The Director-General paid tribute to Nikolaï Gogol, “this Ukrainian writer who came of age in Saint Petersburg, invented, by his genius of satire, a stylistic mix of comic and tragic that resulted in numerous inspiring volumes about the Russian condition of the 19th century. […] The dominant trait in the works of Nikolaï Gogol is humour and realism. Through his excellent portrayals, he was able to reinvent the historical novel, and did so at the same time that he became the head of the style known as the ‘Natural School’”.
Noting that Gogol’s most celebrated novels, plays, and short stories such as Tarass Boulba, The Inspector-General, and The Nose, constitute part of the world’s literary heritage today, Mr Matsuura recalled the storylines of some of his favourites works by Gogol. “It is a writer that I read in my youth and whose work remains rooted in my memory as one of my greatest reading pleasures”, stated with satisfaction the Director-General.

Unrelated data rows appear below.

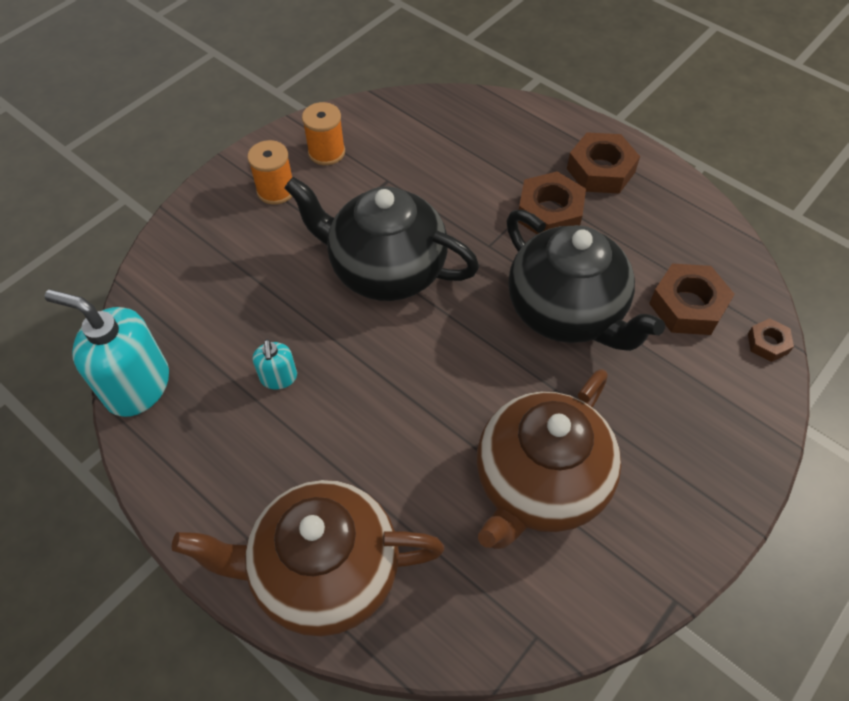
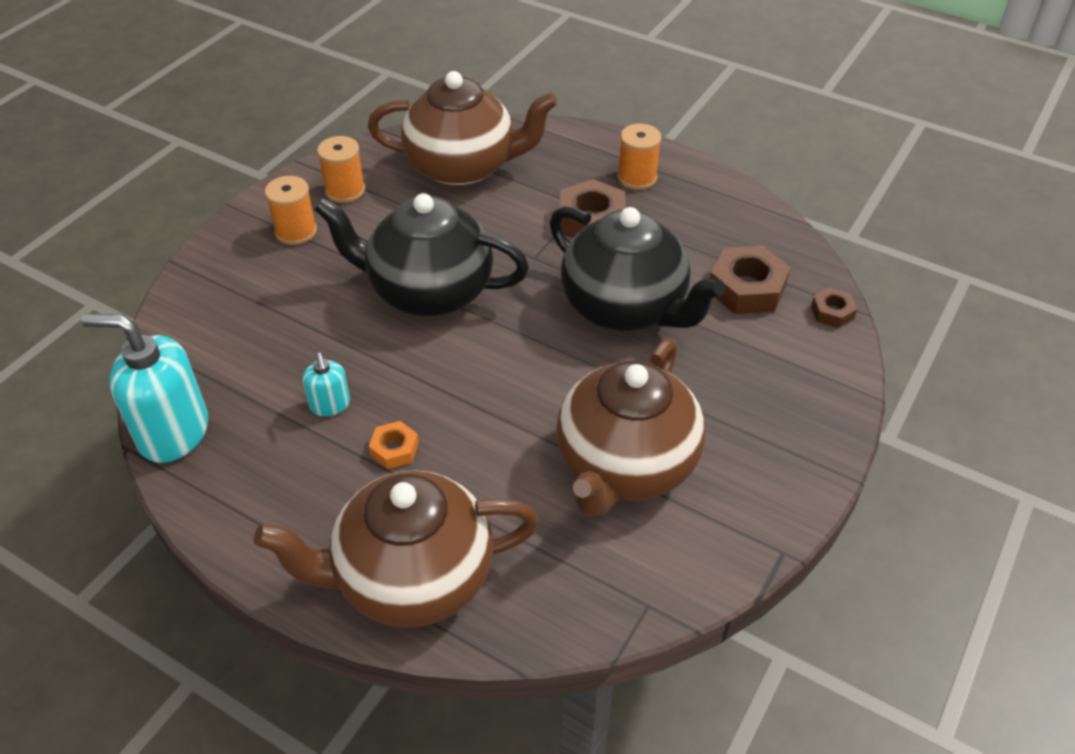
camera: 10 degrees left, 10 degrees down
(329, 433) = (394, 449): none -> orange nut
(438, 140) = (463, 167): none -> brown teapot
(600, 170) = (637, 178): brown nut -> orange spool

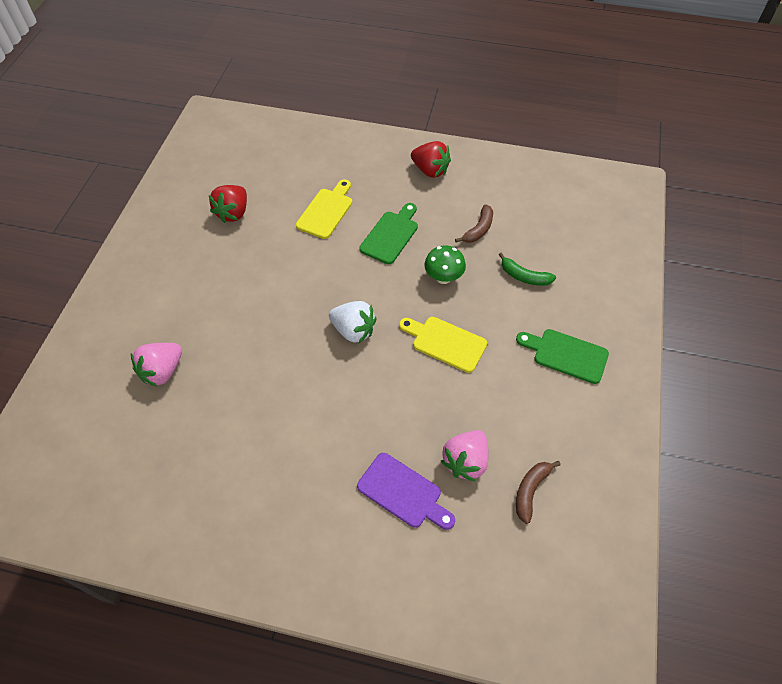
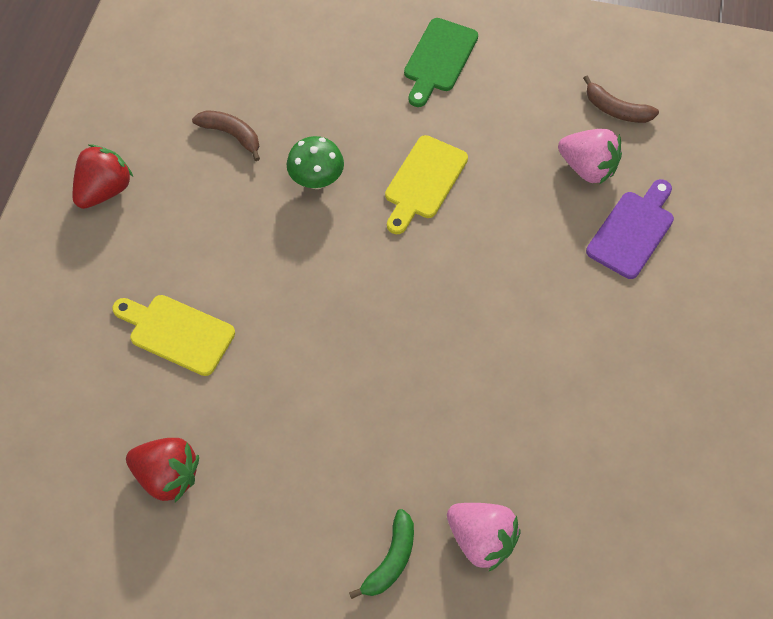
camera: 90 degrees left, 5 degrees up
(353, 330) = (406, 288): white strawberry -> none
(390, 235) = (234, 243): green cutting board -> none
(524, 276) = (318, 90): green banana -> green banana (391, 560)

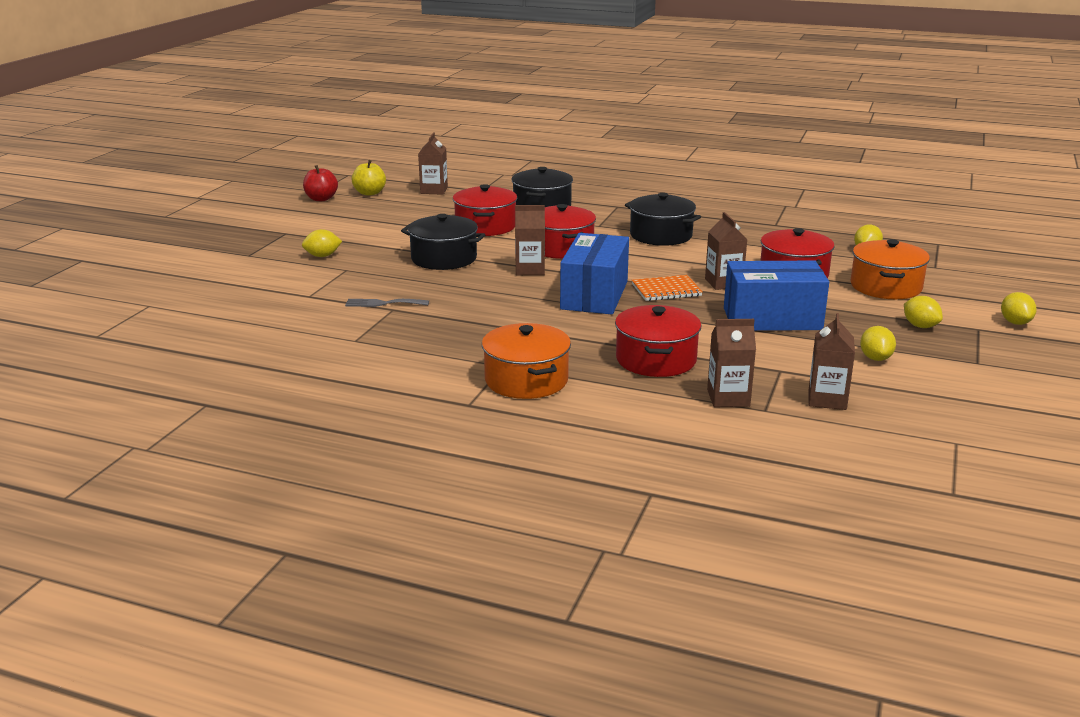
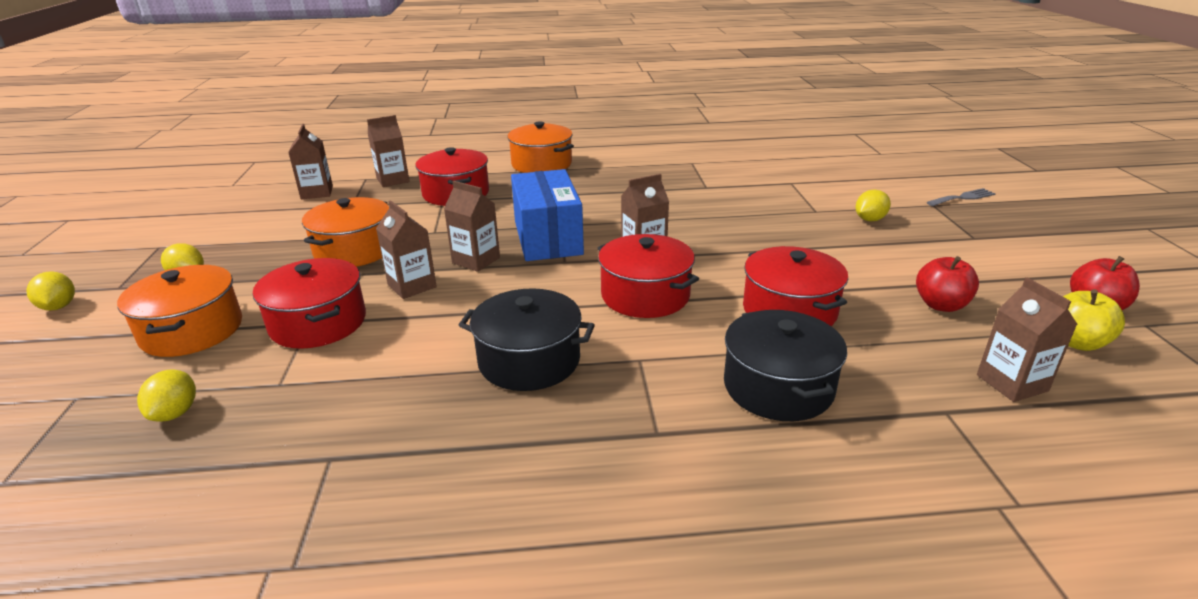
camera: 155 degrees right, 5 degrees up
(383, 303) = (722, 189): grey fork -> grey fork (963, 198)
(397, 213) = (940, 305): none -> red apple
(444, 258) = (752, 245): black pot -> none
(666, 290) = (476, 260): orange notebook -> brown carton
(772, 319) = (354, 250): blue box -> orange pot
(875, 358) = (260, 231): yellow lemon -> none

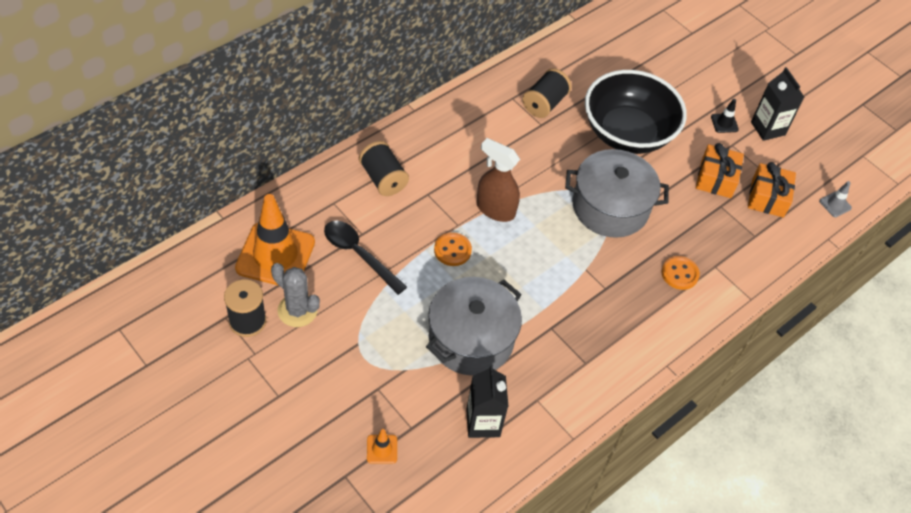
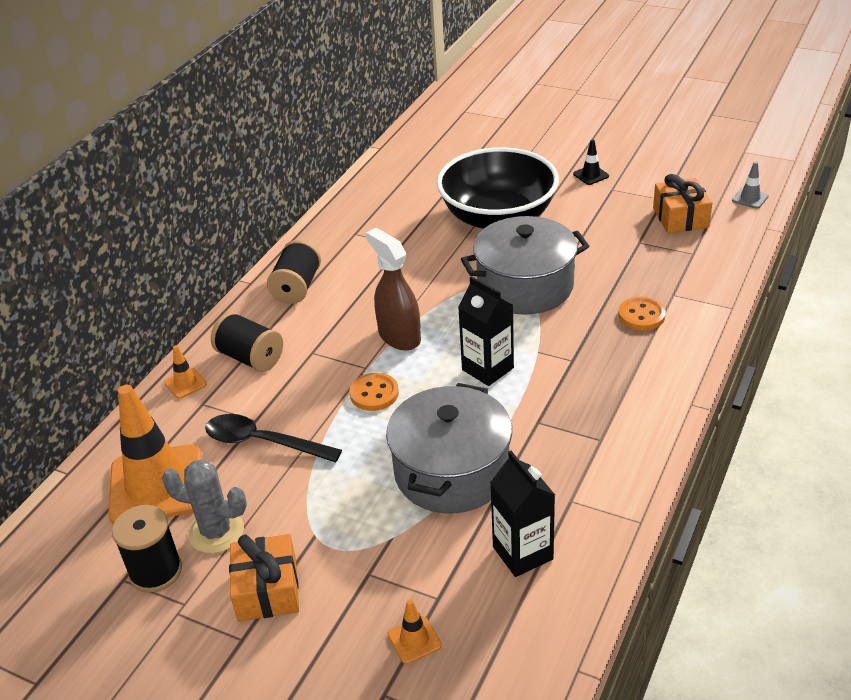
camera: 15 degrees left, 15 degrees down
(329, 180) = (185, 383): none -> orange traffic cone
(495, 209) = (399, 336): brown spray bottle -> brown spray bottle turned 45 degrees clockwise
(544, 103) = (393, 225): black spool -> black spool (297, 287)
(716, 179) = (617, 222): orange gift -> orange gift (267, 590)
(767, 128) = (636, 164): black carton -> black carton (487, 369)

Mr Matsuura went on to introduce the documentary film about the life of the writer, entitled Gogol, The Lost Paradise, and an exhibition of graphic works illustrating Gogol’s writings by Ukrainian artist Serguiï Yakoutovych.
The Director-General reiterated his appreciation for UNESCO’s association with the celebrations of this anniversary since the 34th session of its General Conference in 2007. He thanked the organizers of the evening, notably the Permanent Delegations of Ukraine and Russia, and underscored that this homage is particularly timely at an Organization like UNESCO, which “sees in literature a universal tool for dialogue and reflection about the human condition”.
For their part, Ambassador Mitrofanova and Minister Vovcun underlined the global impact of Nikolaï Gogol and emphasized the present day significance of the themes he depicted in his works such as social justice, and ethics.